PROBLEM REQUIREMENTS:
Copy out each of the lines below word for word, and leave the pictures out of your answer.

RECORDS SHOWN:

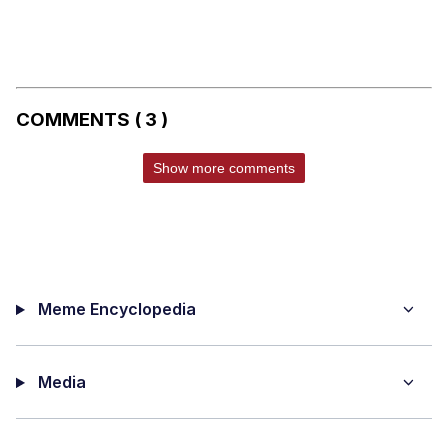
COMMENTS ( 3 )
Show more comments
Meme Encyclopedia
Media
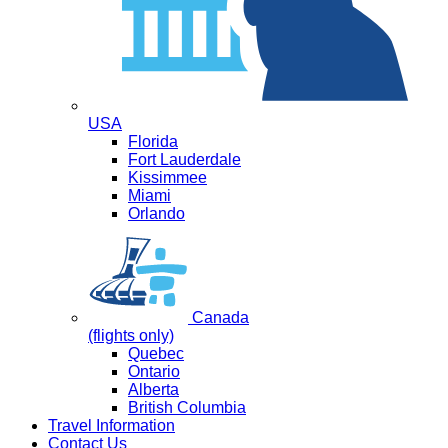
USA
Florida
Fort Lauderdale
Kissimmee
Miami
Orlando
Canada
(flights only)
Quebec
Ontario
Alberta
British Columbia
Travel Information
Contact Us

ANSWER BOX:
COMMENTS ( 3 )
Show more comments
Meme Encyclopedia
Media
USA
Florida
Fort Lauderdale
Kissimmee
Miami
Orlando
Canada
(flights only)
Quebec
Ontario
Alberta
British Columbia
Travel Information
Contact Us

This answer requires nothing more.